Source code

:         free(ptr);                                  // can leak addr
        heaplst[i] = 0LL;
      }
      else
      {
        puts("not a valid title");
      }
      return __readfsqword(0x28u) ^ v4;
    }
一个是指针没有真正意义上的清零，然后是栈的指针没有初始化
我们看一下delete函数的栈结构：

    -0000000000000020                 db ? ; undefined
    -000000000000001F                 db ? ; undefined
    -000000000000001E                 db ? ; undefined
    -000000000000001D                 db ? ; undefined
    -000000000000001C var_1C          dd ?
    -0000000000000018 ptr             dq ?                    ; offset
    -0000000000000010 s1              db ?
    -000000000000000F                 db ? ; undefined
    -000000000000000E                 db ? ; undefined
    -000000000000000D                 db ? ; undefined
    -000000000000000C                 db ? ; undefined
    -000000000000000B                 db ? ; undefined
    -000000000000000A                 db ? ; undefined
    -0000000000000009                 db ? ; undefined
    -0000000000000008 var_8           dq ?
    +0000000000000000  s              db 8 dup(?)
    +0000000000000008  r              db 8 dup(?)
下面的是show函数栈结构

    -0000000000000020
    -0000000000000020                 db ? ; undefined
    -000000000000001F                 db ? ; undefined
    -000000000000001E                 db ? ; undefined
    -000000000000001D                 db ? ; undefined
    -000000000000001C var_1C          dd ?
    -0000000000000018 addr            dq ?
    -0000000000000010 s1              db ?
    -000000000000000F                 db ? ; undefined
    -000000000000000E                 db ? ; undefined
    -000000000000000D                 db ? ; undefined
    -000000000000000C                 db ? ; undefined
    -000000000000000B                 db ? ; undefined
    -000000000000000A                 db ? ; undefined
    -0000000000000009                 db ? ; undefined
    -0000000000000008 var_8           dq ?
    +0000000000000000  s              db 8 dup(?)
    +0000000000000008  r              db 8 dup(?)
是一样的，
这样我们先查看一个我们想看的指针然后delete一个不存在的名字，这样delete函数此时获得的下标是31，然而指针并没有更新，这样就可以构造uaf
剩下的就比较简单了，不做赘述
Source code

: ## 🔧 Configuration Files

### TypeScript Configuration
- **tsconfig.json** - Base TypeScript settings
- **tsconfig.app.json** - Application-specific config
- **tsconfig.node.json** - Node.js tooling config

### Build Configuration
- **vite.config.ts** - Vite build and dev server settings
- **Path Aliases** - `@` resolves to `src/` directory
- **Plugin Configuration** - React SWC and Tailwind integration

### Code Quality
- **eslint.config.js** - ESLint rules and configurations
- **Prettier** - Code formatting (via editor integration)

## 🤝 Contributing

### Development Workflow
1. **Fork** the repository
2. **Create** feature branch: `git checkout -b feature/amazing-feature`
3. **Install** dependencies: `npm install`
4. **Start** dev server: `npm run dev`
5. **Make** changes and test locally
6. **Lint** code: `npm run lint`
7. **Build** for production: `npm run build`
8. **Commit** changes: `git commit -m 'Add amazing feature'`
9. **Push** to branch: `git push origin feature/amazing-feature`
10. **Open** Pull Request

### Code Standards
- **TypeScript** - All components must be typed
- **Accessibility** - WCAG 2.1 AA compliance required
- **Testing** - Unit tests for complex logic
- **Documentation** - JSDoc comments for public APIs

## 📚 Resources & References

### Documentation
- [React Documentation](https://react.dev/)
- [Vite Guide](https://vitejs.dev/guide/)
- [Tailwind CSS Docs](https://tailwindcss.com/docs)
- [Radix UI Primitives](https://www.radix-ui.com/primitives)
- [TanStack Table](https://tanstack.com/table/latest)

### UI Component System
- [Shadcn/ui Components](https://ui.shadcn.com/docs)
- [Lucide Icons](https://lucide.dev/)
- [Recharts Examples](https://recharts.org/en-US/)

──────────────────────────────

Required work: Could you restate the records above word for word?

Expected output:
Source code

:         free(ptr);                                  // can leak addr
        heaplst[i] = 0LL;
      }
      else
      {
        puts("not a valid title");
      }
      return __readfsqword(0x28u) ^ v4;
    }
一个是指针没有真正意义上的清零，然后是栈的指针没有初始化
我们看一下delete函数的栈结构：

    -0000000000000020                 db ? ; undefined
    -000000000000001F                 db ? ; undefined
    -000000000000001E                 db ? ; undefined
    -000000000000001D                 db ? ; undefined
    -000000000000001C var_1C          dd ?
    -0000000000000018 ptr             dq ?                    ; offset
    -0000000000000010 s1              db ?
    -000000000000000F                 db ? ; undefined
    -000000000000000E                 db ? ; undefined
    -000000000000000D                 db ? ; undefined
    -000000000000000C                 db ? ; undefined
    -000000000000000B                 db ? ; undefined
    -000000000000000A                 db ? ; undefined
    -0000000000000009                 db ? ; undefined
    -0000000000000008 var_8           dq ?
    +0000000000000000  s              db 8 dup(?)
    +0000000000000008  r              db 8 dup(?)
下面的是show函数栈结构

    -0000000000000020
    -0000000000000020                 db ? ; undefined
    -000000000000001F                 db ? ; undefined
    -000000000000001E                 db ? ; undefined
    -000000000000001D                 db ? ; undefined
    -000000000000001C var_1C          dd ?
    -0000000000000018 addr            dq ?
    -0000000000000010 s1              db ?
    -000000000000000F                 db ? ; undefined
    -000000000000000E                 db ? ; undefined
    -000000000000000D                 db ? ; undefined
    -000000000000000C                 db ? ; undefined
    -000000000000000B                 db ? ; undefined
    -000000000000000A                 db ? ; undefined
    -0000000000000009                 db ? ; undefined
    -0000000000000008 var_8           dq ?
    +0000000000000000  s              db 8 dup(?)
    +0000000000000008  r              db 8 dup(?)
是一样的，
这样我们先查看一个我们想看的指针然后delete一个不存在的名字，这样delete函数此时获得的下标是31，然而指针并没有更新，这样就可以构造uaf
剩下的就比较简单了，不做赘述
Source code

: ## 🔧 Configuration Files

### TypeScript Configuration
- **tsconfig.json** - Base TypeScript settings
- **tsconfig.app.json** - Application-specific config
- **tsconfig.node.json** - Node.js tooling config

### Build Configuration
- **vite.config.ts** - Vite build and dev server settings
- **Path Aliases** - `@` resolves to `src/` directory
- **Plugin Configuration** - React SWC and Tailwind integration

### Code Quality
- **eslint.config.js** - ESLint rules and configurations
- **Prettier** - Code formatting (via editor integration)

## 🤝 Contributing

### Development Workflow
1. **Fork** the repository
2. **Create** feature branch: `git checkout -b feature/amazing-feature`
3. **Install** dependencies: `npm install`
4. **Start** dev server: `npm run dev`
5. **Make** changes and test locally
6. **Lint** code: `npm run lint`
7. **Build** for production: `npm run build`
8. **Commit** changes: `git commit -m 'Add amazing feature'`
9. **Push** to branch: `git push origin feature/amazing-feature`
10. **Open** Pull Request

### Code Standards
- **TypeScript** - All components must be typed
- **Accessibility** - WCAG 2.1 AA compliance required
- **Testing** - Unit tests for complex logic
- **Documentation** - JSDoc comments for public APIs

## 📚 Resources & References

### Documentation
- [React Documentation](https://react.dev/)
- [Vite Guide](https://vitejs.dev/guide/)
- [Tailwind CSS Docs](https://tailwindcss.com/docs)
- [Radix UI Primitives](https://www.radix-ui.com/primitives)
- [TanStack Table](https://tanstack.com/table/latest)

### UI Component System
- [Shadcn/ui Components](https://ui.shadcn.com/docs)
- [Lucide Icons](https://lucide.dev/)
- [Recharts Examples](https://recharts.org/en-US/)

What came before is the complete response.